Старьевщик взял у него сверток и пошел в глубь лавки. Полковник не отставал от него.
— Позвольте, я сам разверну. Осторожно!
— Что вы так волнуетесь? Здесь стекло?
— Нет… Шпага…
Старьевщик недовольно поморщился. Одну за другой разворачивал он старые газеты.
— Почему вы так запаковали ее? — спросил он в недоумении.
— Соседи… чтобы не увидели соседи, — пробормотал Перакис.
Наконец из многочисленных газет была извлечена великолепная старинная шпага. Старьевщик оценил ее опытным глазом, потом презрительно поджал губы.
— Гм! Некуда деваться от этого хлама! Один тащит свой орден, другой — зубы. А кто все это купит?

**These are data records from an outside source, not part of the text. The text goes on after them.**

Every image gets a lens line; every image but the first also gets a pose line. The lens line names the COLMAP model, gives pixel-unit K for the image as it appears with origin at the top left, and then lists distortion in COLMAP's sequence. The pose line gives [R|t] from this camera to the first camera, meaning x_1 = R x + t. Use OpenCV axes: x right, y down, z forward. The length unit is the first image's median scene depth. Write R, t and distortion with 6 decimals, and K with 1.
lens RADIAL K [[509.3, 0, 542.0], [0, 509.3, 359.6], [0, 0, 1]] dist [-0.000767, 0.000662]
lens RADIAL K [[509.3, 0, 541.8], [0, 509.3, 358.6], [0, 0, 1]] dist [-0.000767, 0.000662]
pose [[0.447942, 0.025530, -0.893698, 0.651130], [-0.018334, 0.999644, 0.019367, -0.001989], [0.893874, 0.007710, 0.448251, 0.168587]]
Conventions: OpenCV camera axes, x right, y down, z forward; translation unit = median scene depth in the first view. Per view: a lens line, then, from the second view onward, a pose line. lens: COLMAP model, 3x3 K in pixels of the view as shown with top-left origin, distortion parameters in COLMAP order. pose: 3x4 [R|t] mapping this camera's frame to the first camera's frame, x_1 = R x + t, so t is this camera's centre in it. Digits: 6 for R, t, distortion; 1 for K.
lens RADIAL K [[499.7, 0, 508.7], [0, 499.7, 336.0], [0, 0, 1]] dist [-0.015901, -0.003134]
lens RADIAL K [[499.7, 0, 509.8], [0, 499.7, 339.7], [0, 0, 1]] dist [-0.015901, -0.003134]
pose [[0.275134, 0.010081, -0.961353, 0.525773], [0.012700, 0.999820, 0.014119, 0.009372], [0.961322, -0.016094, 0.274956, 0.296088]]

— Но у нее золотая рукоятка… Одна резьба…
— Это сегодня гроша ломаного не стоит. Ну а сколько вы хотите за нее?
Полковник замялся.
По правде говоря, шпага эта была ему самому так дорога, что цены не имела. Он получил ее в подарок от самого короля Константина за свою доблесть и преданность короне. Рукоятка у нее была украшена золотом и слоновой костью, ножны прекрасной работы, — в общем, это был настоящий шедевр искусства. От славного прошлого у полковника не осталось ничего, кроме этой шпаги.
В тот день, когда его вежливо выпроводили из генерального штаба, Перакис понял, что навсегда закрылась для него книга славных деяний. Пока не придет конец, его будут мучить старческая немощь и болезни. Остаток дней он проживет в полном забвении, даже старые друзья не вспомнят о нем.
Но в глубине души он таил надежду еще на один-единственный день славы, последний день… День своих похорон.